• TASK TO COMPLETE: Copy each line below without leaving any out.

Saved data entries
◇ ◇ ◇ ◇ ◇ ◇ ◇

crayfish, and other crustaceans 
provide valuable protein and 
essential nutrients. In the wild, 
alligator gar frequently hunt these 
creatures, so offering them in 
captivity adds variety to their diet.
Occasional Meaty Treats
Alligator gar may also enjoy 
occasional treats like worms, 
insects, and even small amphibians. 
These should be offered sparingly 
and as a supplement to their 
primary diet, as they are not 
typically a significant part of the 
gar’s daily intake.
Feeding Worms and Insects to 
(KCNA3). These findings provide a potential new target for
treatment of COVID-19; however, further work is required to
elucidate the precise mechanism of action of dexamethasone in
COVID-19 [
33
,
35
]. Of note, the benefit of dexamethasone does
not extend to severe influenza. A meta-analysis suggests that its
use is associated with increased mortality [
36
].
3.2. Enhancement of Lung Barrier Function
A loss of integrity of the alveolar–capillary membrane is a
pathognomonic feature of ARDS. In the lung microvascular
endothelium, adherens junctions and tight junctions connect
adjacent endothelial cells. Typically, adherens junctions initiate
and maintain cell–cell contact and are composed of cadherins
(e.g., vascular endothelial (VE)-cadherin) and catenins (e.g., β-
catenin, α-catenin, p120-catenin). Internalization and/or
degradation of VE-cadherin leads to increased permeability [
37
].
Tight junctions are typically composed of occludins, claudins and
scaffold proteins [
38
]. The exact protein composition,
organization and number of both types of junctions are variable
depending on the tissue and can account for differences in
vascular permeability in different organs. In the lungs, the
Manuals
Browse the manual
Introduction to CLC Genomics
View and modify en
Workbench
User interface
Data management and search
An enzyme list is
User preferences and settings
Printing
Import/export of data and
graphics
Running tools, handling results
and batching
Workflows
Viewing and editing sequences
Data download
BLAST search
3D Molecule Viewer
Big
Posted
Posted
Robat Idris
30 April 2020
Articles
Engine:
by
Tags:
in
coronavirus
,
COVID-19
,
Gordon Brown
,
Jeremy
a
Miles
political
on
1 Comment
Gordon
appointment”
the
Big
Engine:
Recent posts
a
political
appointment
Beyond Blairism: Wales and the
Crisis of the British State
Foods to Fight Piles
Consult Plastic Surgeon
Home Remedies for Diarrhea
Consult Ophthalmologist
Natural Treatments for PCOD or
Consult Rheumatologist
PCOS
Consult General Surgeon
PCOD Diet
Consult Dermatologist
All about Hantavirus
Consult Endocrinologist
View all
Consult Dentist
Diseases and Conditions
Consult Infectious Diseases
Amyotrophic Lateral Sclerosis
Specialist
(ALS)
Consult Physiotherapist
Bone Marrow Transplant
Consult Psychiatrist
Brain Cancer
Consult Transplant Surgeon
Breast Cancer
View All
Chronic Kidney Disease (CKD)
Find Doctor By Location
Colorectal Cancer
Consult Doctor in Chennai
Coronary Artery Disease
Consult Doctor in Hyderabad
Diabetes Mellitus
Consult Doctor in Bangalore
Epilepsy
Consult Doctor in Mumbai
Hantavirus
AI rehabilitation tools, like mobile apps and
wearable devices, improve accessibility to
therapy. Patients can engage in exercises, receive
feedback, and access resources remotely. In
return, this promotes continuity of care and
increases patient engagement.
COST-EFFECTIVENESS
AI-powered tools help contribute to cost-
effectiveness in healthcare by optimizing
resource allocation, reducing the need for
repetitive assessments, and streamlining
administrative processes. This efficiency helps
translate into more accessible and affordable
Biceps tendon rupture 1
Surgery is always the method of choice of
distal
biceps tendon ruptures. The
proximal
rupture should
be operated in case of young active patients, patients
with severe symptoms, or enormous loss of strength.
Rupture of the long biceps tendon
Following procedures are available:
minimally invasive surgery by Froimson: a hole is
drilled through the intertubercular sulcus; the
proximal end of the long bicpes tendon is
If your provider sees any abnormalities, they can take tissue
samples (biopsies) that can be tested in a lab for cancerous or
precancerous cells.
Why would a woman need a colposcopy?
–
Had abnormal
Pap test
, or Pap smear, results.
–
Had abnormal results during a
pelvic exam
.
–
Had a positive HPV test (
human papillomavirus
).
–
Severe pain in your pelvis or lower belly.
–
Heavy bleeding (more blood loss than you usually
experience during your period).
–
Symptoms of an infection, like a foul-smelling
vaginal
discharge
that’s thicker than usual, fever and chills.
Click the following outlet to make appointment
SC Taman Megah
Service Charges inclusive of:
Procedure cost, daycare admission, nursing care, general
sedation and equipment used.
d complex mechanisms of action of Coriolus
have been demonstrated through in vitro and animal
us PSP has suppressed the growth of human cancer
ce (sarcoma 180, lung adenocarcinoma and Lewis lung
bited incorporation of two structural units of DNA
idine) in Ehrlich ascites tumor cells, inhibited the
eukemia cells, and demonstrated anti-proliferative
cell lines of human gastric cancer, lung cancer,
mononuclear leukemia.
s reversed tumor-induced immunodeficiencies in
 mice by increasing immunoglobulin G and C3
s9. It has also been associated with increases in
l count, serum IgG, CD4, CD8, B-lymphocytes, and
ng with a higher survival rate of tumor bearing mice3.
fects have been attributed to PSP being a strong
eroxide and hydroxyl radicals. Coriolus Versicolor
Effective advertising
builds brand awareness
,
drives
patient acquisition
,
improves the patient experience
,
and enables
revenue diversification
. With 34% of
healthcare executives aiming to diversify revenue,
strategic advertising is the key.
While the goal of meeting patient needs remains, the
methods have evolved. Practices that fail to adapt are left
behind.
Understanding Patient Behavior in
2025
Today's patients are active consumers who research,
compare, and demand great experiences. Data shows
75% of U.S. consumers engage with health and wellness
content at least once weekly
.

◇ ◇ ◇ ◇ ◇ ◇ ◇

• YOUR SOLUTION:
crayfish, and other crustaceans 
provide valuable protein and 
essential nutrients. In the wild, 
alligator gar frequently hunt these 
creatures, so offering them in 
captivity adds variety to their diet.
Occasional Meaty Treats
Alligator gar may also enjoy 
occasional treats like worms, 
insects, and even small amphibians. 
These should be offered sparingly 
and as a supplement to their 
primary diet, as they are not 
typically a significant part of the 
gar’s daily intake.
Feeding Worms and Insects to 
(KCNA3). These findings provide a potential new target for
treatment of COVID-19; however, further work is required to
elucidate the precise mechanism of action of dexamethasone in
COVID-19 [
33
,
35
]. Of note, the benefit of dexamethasone does
not extend to severe influenza. A meta-analysis suggests that its
use is associated with increased mortality [
36
].
3.2. Enhancement of Lung Barrier Function
A loss of integrity of the alveolar–capillary membrane is a
pathognomonic feature of ARDS. In the lung microvascular
endothelium, adherens junctions and tight junctions connect
adjacent endothelial cells. Typically, adherens junctions initiate
and maintain cell–cell contact and are composed of cadherins
(e.g., vascular endothelial (VE)-cadherin) and catenins (e.g., β-
catenin, α-catenin, p120-catenin). Internalization and/or
degradation of VE-cadherin leads to increased permeability [
37
].
Tight junctions are typically composed of occludins, claudins and
scaffold proteins [
38
]. The exact protein composition,
organization and number of both types of junctions are variable
depending on the tissue and can account for differences in
vascular permeability in different organs. In the lungs, the
Manuals
Browse the manual
Introduction to CLC Genomics
View and modify en
Workbench
User interface
Data management and search
An enzyme list is
User preferences and settings
Printing
Import/export of data and
graphics
Running tools, handling results
and batching
Workflows
Viewing and editing sequences
Data download
BLAST search
3D Molecule Viewer
Big
Posted
Posted
Robat Idris
30 April 2020
Articles
Engine:
by
Tags:
in
coronavirus
,
COVID-19
,
Gordon Brown
,
Jeremy
a
Miles
political
on
1 Comment
Gordon
appointment”
the
Big
Engine:
Recent posts
a
political
appointment
Beyond Blairism: Wales and the
Crisis of the British State
Foods to Fight Piles
Consult Plastic Surgeon
Home Remedies for Diarrhea
Consult Ophthalmologist
Natural Treatments for PCOD or
Consult Rheumatologist
PCOS
Consult General Surgeon
PCOD Diet
Consult Dermatologist
All about Hantavirus
Consult Endocrinologist
View all
Consult Dentist
Diseases and Conditions
Consult Infectious Diseases
Amyotrophic Lateral Sclerosis
Specialist
(ALS)
Consult Physiotherapist
Bone Marrow Transplant
Consult Psychiatrist
Brain Cancer
Consult Transplant Surgeon
Breast Cancer
View All
Chronic Kidney Disease (CKD)
Find Doctor By Location
Colorectal Cancer
Consult Doctor in Chennai
Coronary Artery Disease
Consult Doctor in Hyderabad
Diabetes Mellitus
Consult Doctor in Bangalore
Epilepsy
Consult Doctor in Mumbai
Hantavirus
AI rehabilitation tools, like mobile apps and
wearable devices, improve accessibility to
therapy. Patients can engage in exercises, receive
feedback, and access resources remotely. In
return, this promotes continuity of care and
increases patient engagement.
COST-EFFECTIVENESS
AI-powered tools help contribute to cost-
effectiveness in healthcare by optimizing
resource allocation, reducing the need for
repetitive assessments, and streamlining
administrative processes. This efficiency helps
translate into more accessible and affordable
Biceps tendon rupture 1
Surgery is always the method of choice of
distal
biceps tendon ruptures. The
proximal
rupture should
be operated in case of young active patients, patients
with severe symptoms, or enormous loss of strength.
Rupture of the long biceps tendon
Following procedures are available:
minimally invasive surgery by Froimson: a hole is
drilled through the intertubercular sulcus; the
proximal end of the long bicpes tendon is
If your provider sees any abnormalities, they can take tissue
samples (biopsies) that can be tested in a lab for cancerous or
precancerous cells.
Why would a woman need a colposcopy?
–
Had abnormal
Pap test
, or Pap smear, results.
–
Had abnormal results during a
pelvic exam
.
–
Had a positive HPV test (
human papillomavirus
).
–
Severe pain in your pelvis or lower belly.
–
Heavy bleeding (more blood loss than you usually
experience during your period).
–
Symptoms of an infection, like a foul-smelling
vaginal
discharge
that’s thicker than usual, fever and chills.
Click the following outlet to make appointment
SC Taman Megah
Service Charges inclusive of:
Procedure cost, daycare admission, nursing care, general
sedation and equipment used.
d complex mechanisms of action of Coriolus
have been demonstrated through in vitro and animal
us PSP has suppressed the growth of human cancer
ce (sarcoma 180, lung adenocarcinoma and Lewis lung
bited incorporation of two structural units of DNA
idine) in Ehrlich ascites tumor cells, inhibited the
eukemia cells, and demonstrated anti-proliferative
cell lines of human gastric cancer, lung cancer,
mononuclear leukemia.
s reversed tumor-induced immunodeficiencies in
 mice by increasing immunoglobulin G and C3
s9. It has also been associated with increases in
l count, serum IgG, CD4, CD8, B-lymphocytes, and
ng with a higher survival rate of tumor bearing mice3.
fects have been attributed to PSP being a strong
eroxide and hydroxyl radicals. Coriolus Versicolor
Effective advertising
builds brand awareness
,
drives
patient acquisition
,
improves the patient experience
,
and enables
revenue diversification
. With 34% of
healthcare executives aiming to diversify revenue,
strategic advertising is the key.
While the goal of meeting patient needs remains, the
methods have evolved. Practices that fail to adapt are left
behind.
Understanding Patient Behavior in
2025
Today's patients are active consumers who research,
compare, and demand great experiences. Data shows
75% of U.S. consumers engage with health and wellness
content at least once weekly
.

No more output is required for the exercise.